Content starts

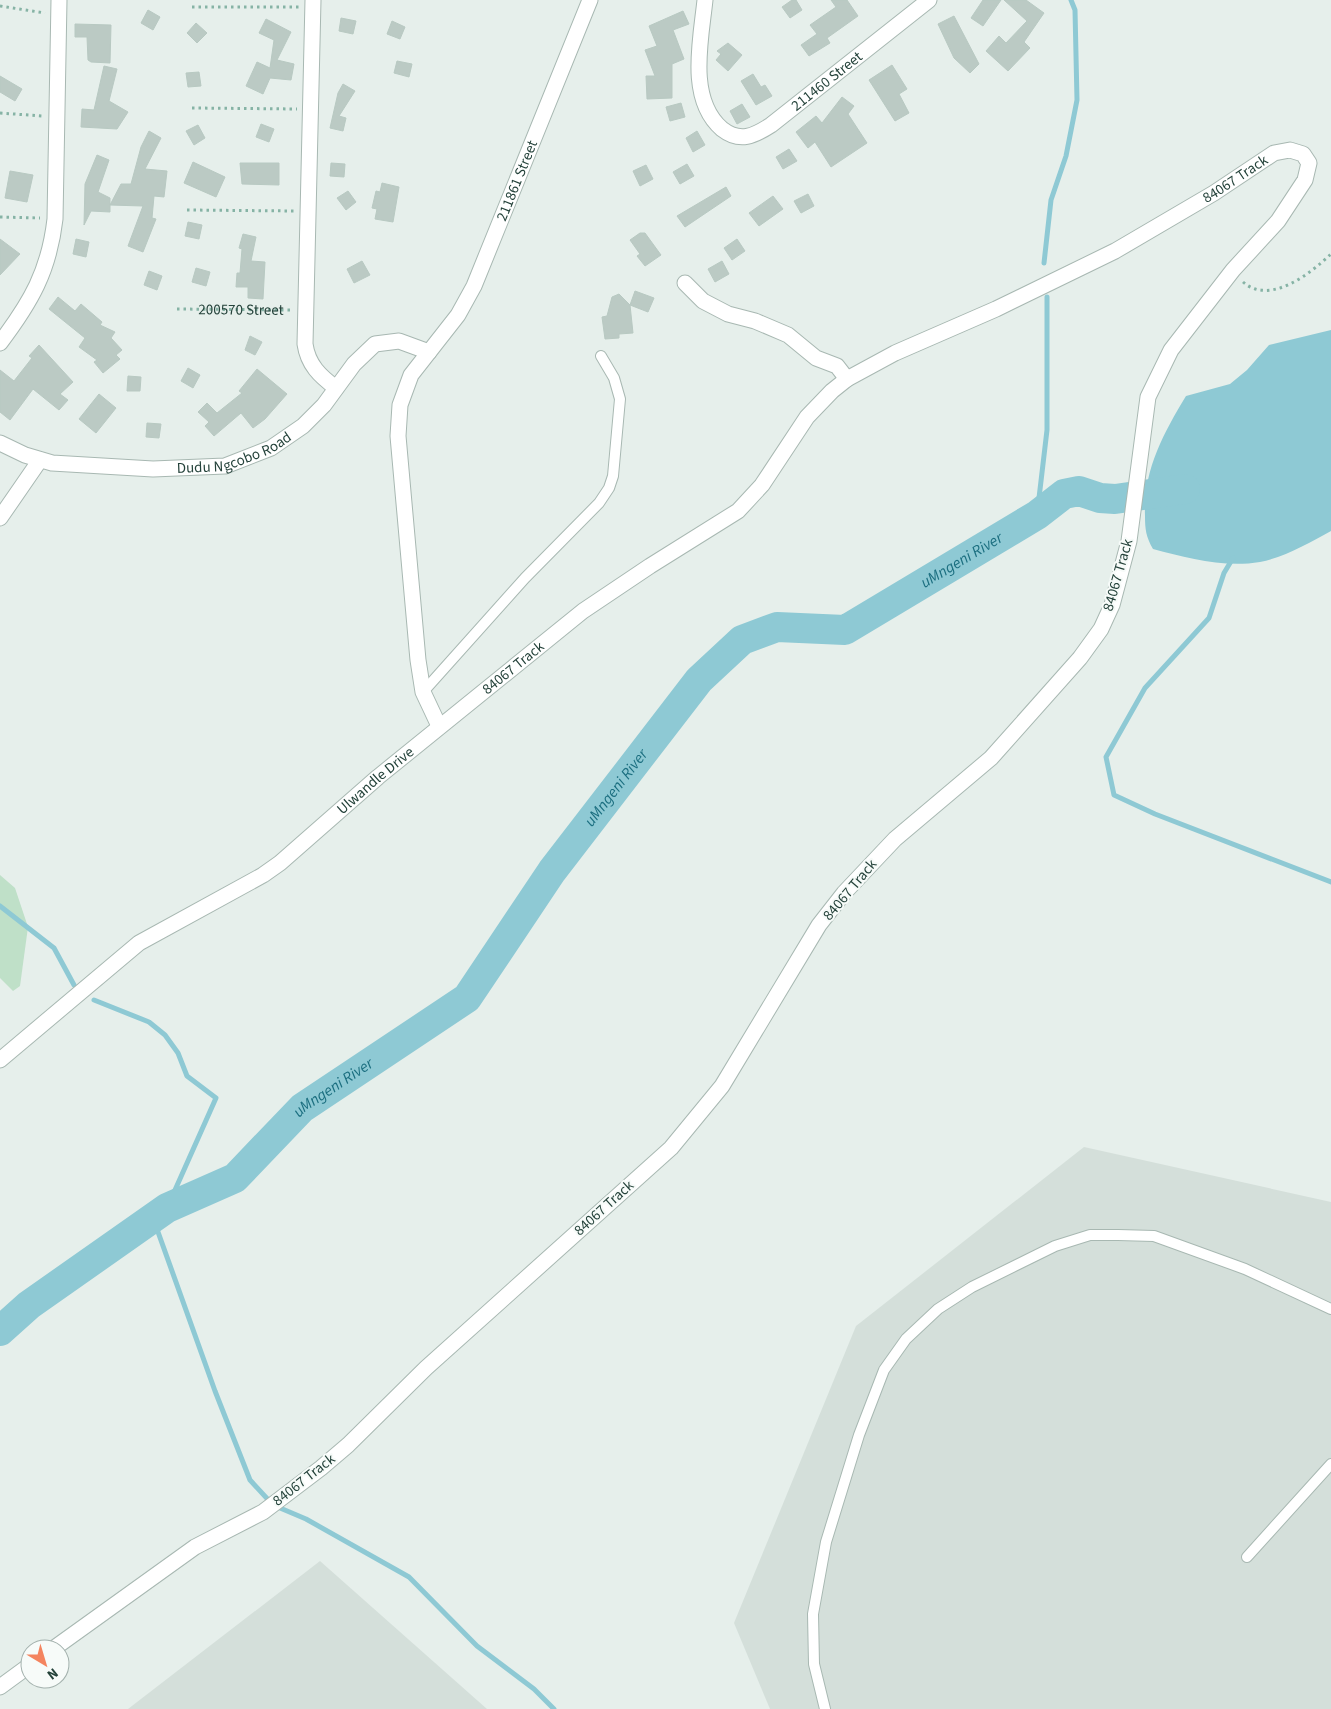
<svg xmlns="http://www.w3.org/2000/svg" width="1331" height="1709" viewBox="0 0 1331 1709" font-family="'Source Sans 3',sans-serif">
<rect width="100%" height="100%" fill="#e6efeb"/>
<g fill="#d4dfda">
<polygon points="1084,1147 1331,1202 1331,1709 770,1709 734,1623 856,1326"/>
<polygon points="320,1561 487,1709 128,1709"/>
</g>
<polygon fill="#bfe0c8" points="0,875 15,888 28,927 20,986 13,991 0,978"/>
<path fill="#8ec9d4" d="M1331,330v201c-22,12 -46,26 -71,31 -36,6 -73,-4 -107,-13 -7,-12 -8,-20 -8,-33 -2,-45 18,-82 41,-120l44,-12 17,-14 22,-25z"/>
<g fill="none" stroke-linecap="round" stroke-linejoin="round">
<g stroke="#8ec9d4" stroke-width="5">
<polyline points="1044,263 1051,200 1066,156 1077,100 1075,10 1071,0"/>
<polyline points="1037,515 1047,430 1047,297"/>
<polyline points="1233,558 1224,573 1209,618 1145,688 1106,757 1114,795 1155,814 1331,882"/>
<polyline points="0,906 54,948 74,985"/>
<polyline points="94,1000 149,1022 165,1035 178,1053 187,1076 216,1098 167,1208"/>
<polyline points="153,1218 215,1391 250,1480 273,1505 306,1519 409,1577 477,1646 534,1689 554,1709"/>
</g>
<path stroke="#8ec9d4" stroke-width="30" id="s1" d="M0,1331l29,-26 138,-97 68,-30 67,-70 165,-110 85,-127 147,-191 43,-40 35,-13 68,3 192,-115 27,-21 15,-3 21,7 15,1 70,-10"/>
</g>
<g fill="#bbcac4" stroke="#b8c9c2">
<polygon points="792,0 796,0 802,10 790,18 782,7"/>
<polygon points="831,0 847,0 858,16 827,38 830,43 809,56 801,45 817,34 810,25 836,7"/>
<polygon points="983,0 1001,0 983,26 971,18"/>
<polygon points="1004,0 1026,0 1044,13 1024,42 1030,48 1008,71 986,51 999,36 1006,43 1027,21"/>
<polygon points="148,10 160,17 153,30 141,23"/>
<polygon points="683,11 689,24 673,30 684,59 672,64 672,98 647,99 646,76 655,76 645,50 657,46 649,26"/>
<polygon points="954,16 979,64 970,73 954,58 938,24"/>
<polygon points="341,18 356,21 353,34 339,31"/>
<polygon points="266,19 291,32 277,60 294,64 291,80 270,78 263,94 246,86 257,62 270,68 274,40 259,33"/>
<polygon points="392,21 405,27 400,39 387,34"/>
<polygon points="196,23 207,33 197,43 187,33"/>
<polygon points="75,24 111,25 110,63 91,62 88,60 87,37 75,37"/>
<polygon points="728,43 742,55 728,71 716,60 721,54 717,51"/>
<polygon points="397,61 412,64 409,77 394,73"/>
<polygon points="892,65 907,89 899,94 909,113 895,121 869,80"/>
<polygon points="104,66 117,69 109,101 128,112 117,129 81,127 82,109 94,110"/>
<polygon points="199,72 201,86 188,87 186,73"/>
<polygon points="753,74 761,87 765,85 772,96 756,105 741,81"/>
<polygon points="0,76 22,89 15,101 0,92"/>
<polygon points="343,84 355,91 339,116 346,118 343,131 330,128 338,93"/>
<polygon points="842,97 854,106 848,114 867,143 831,167 815,142 808,148 796,132 816,116 822,123"/>
<polygon points="681,103 685,117 670,121 666,107"/>
<polygon points="742,104 750,117 737,124 730,111"/>
<polygon points="261,124 274,129 269,142 256,137"/>
<polygon points="198,125 205,138 194,145 186,131"/>
<polygon points="149,131 161,138 145,169 167,171 164,197 154,196 152,218 156,219 143,252 128,246 143,206 110,205 110,212 91,211 84,225 85,184 97,155 109,160 98,192 110,198 110,205 121,184 131,184 141,147"/>
<polygon points="697,131 705,145 693,152 686,138"/>
<polygon points="789,149 797,161 783,169 776,157"/>
<polygon points="193,162 225,177 216,197 184,183"/>
<polygon points="240,163 279,163 279,185 242,184"/>
<polygon points="331,163 345,164 344,177 330,176"/>
<polygon points="687,164 694,176 680,184 673,172"/>
<polygon points="646,165 653,179 640,186 633,171"/>
<polygon points="10,171 33,175 27,202 5,198"/>
<polygon points="382,183 399,187 393,222 375,219 377,209 372,208 376,191 380,192"/>
<polygon points="726,187 731,196 685,227 677,216"/>
<polygon points="348,191 356,202 346,210 337,198"/>
<polygon points="808,194 814,206 801,213 794,201"/>
<polygon points="773,196 783,209 759,226 749,213"/>
<polygon points="188,222 202,225 199,239 185,236"/>
<polygon points="640,233 645,233 661,255 645,266 637,256 640,254 630,240"/>
<polygon points="243,234 256,237 251,261 265,262 263,299 248,298 248,287 236,287 237,273 240,273 242,249 239,248"/>
<polygon points="0,239 20,254 0,275"/>
<polygon points="76,239 89,242 86,257 73,254"/>
<polygon points="737,239 745,251 732,260 724,248"/>
<polygon points="362,261 370,275 354,283 347,269"/>
<polygon points="722,261 729,274 715,282 708,269"/>
<polygon points="196,268 210,272 206,286 192,282"/>
<polygon points="149,271 162,276 157,290 144,285"/>
<polygon points="635,291 654,298 648,312 630,305"/>
<polygon points="619,294 630,305 633,333 619,334 619,338 605,339 602,317 607,316 612,297"/>
<polygon points="58,297 75,311 81,304 102,322 100,325 115,332 111,338 122,350 116,355 120,359 103,373 94,362 97,360 79,347 85,338 49,309"/>
<polygon points="250,336 262,342 255,355 245,350"/>
<polygon points="39,345 73,382 60,394 68,400 59,410 33,389 10,420 0,412 0,370 14,381 32,358 29,356"/>
<polygon points="188,368 200,375 193,388 181,381"/>
<polygon points="257,369 287,394 265,419 253,428 241,413 214,436 205,426 209,422 198,412 207,403 217,413 242,393 239,391"/>
<polygon points="128,376 141,377 140,391 127,391"/>
<polygon points="99,394 116,408 96,433 79,419"/>
<polygon points="147,423 161,424 159,438 146,437"/>
</g>
<g fill="none" stroke-linecap="round" stroke-linejoin="round">
<g stroke="#a8b8b2" stroke-width="12">
<g id="service">
<polyline points="423,692 525,578 599,503 609,488 613,476 620,399 614,378 601,356"/>
<polyline points="1247,1557 1331,1464"/>
<polyline points="825,1709 814,1664 813,1614 826,1542 859,1435 884,1370 906,1339 938,1309 972,1287 1055,1246 1090,1235 1118,1235 1154,1236 1245,1269 1331,1309"/>
</g>
</g>
<g stroke="#a8b8b2" stroke-width="17">
<g id="minor">
<path d="M313,0l-8,344c3,21 15,32 31,44"/>
<path id="s3" d="M705,0c-4,39 -18,99 17,129 18,14 32,7 49,-4l158,-125"/>
<polyline points="685,283 703,301 728,314 755,321 788,335 816,358 837,366 847,379"/>
<path d="M0,343c31,-41 49,-72 55,-124l4,-219"/>
<path id="s4" d="M0,443l25,12 27,8 101,6 72,-3 46,-18 32,-22 21,-21 30,-41 21,-20 24,-3 30,11"/>
<polyline points="0,518 40,460"/>
<path id="s5" d="M439,726l-16,-34 -5,-32 -20,-224 2,-31 11,-30 47,-60 16,-29 116,-286"/>
<path id="s6" d="M0,1060l139,-117 124,-68 17,-12 98,-86 205,-166 67,-45 88,-55 24,-26 45,-68 25,-26 15,-12 48,-26 101,-44 119,-58 99,-58 60,-40 16,-3 13,4 6,9 -4,17 -27,41 -45,49 -62,80 -23,47 -19,144 -17,64 -11,24 -21,29 -89,100 -96,81 -51,54 -25,32 -97,161 -51,62 -245,220 -78,77 -27,23 -58,44 -68,35 -142,102"/>
<polyline points="0,1687 30,1665"/>
</g>
</g>
<g stroke="#86b3a5" stroke-width="3" stroke-dasharray="2.5 4" stroke-linecap="butt">
<polyline points="0,6 45,13"/>
<polyline points="192,7 300,7"/>
<polyline points="192,108 297,109"/>
<polyline points="0,113 42,116"/>
<polyline points="187,210 294,211"/>
<polyline points="0,217 40,218"/>
<path d="M1243,282c27,24 68,-9 88,-28"/>
<path id="s2" d="M177,309l115,1"/>
</g>
<use href="#service" stroke="#fff" stroke-width="10"/>
<use href="#minor" stroke="#fff" stroke-width="15"/>
</g>
<g text-anchor="middle" dominant-baseline="central" stroke-width="4" stroke-linejoin="round" paint-order="stroke">
<g font-size="15" fill="#24423a" stroke="#f7fbf9">
<text stroke="none"><textPath href="#s3" startOffset="260">211460 Street</textPath></text>
<text stroke="none"><textPath href="#s6" startOffset="1532">84067 Track</textPath></text>
<text stroke="none"><textPath href="#s5" startOffset="581">211861 Street</textPath></text>
<text stroke="none"><textPath href="#s2" startOffset="64">200570 Street</textPath></text>
<text stroke="none"><textPath href="#s4" startOffset="241">Dudu Ngcobo Road</textPath></text>
<text transform="translate(1118 575) rotate(-74)">84067 Track</text>
<text stroke="none"><textPath href="#s6" startOffset="648">84067 Track</textPath></text>
<text stroke="none"><textPath href="#s6" startOffset="470">Ulwandle Drive</textPath></text>
<text transform="translate(850 890) rotate(-50)">84067 Track</text>
<text transform="translate(604 1208) rotate(-42)">84067 Track</text>
<text transform="translate(304 1480) rotate(-38)">84067 Track</text>
</g>
<g font-size="16" font-style="italic" fill="#1c6f80" stroke="#f7fbf9">
<text stroke="none"><textPath href="#s1" startOffset="1271">uMngeni River</textPath></text>
<text stroke="none"><textPath href="#s1" startOffset="835">uMngeni River</textPath></text>
<text stroke="none"><textPath href="#s1" startOffset="416">uMngeni River</textPath></text>
</g>
</g>
<g transform="translate(45 1664) rotate(142)"><circle r="24" fill="#f7fbf9" stroke="#a3b1ad"/>
<path d="M0-4L9 19L0 12L-9 19Z" fill="#f4845f"/>
<text y="-8" font-size="14" font-weight="bold" text-anchor="middle" fill="#24423a">N</text>
</g>
</svg>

Content ends

WHAT TO DO |
For each line above that holds the string "minor", provide a copy of that line.

TASK SOLUTION |
<g id="minor">
<use href="#minor" stroke="#fff" stroke-width="15"/>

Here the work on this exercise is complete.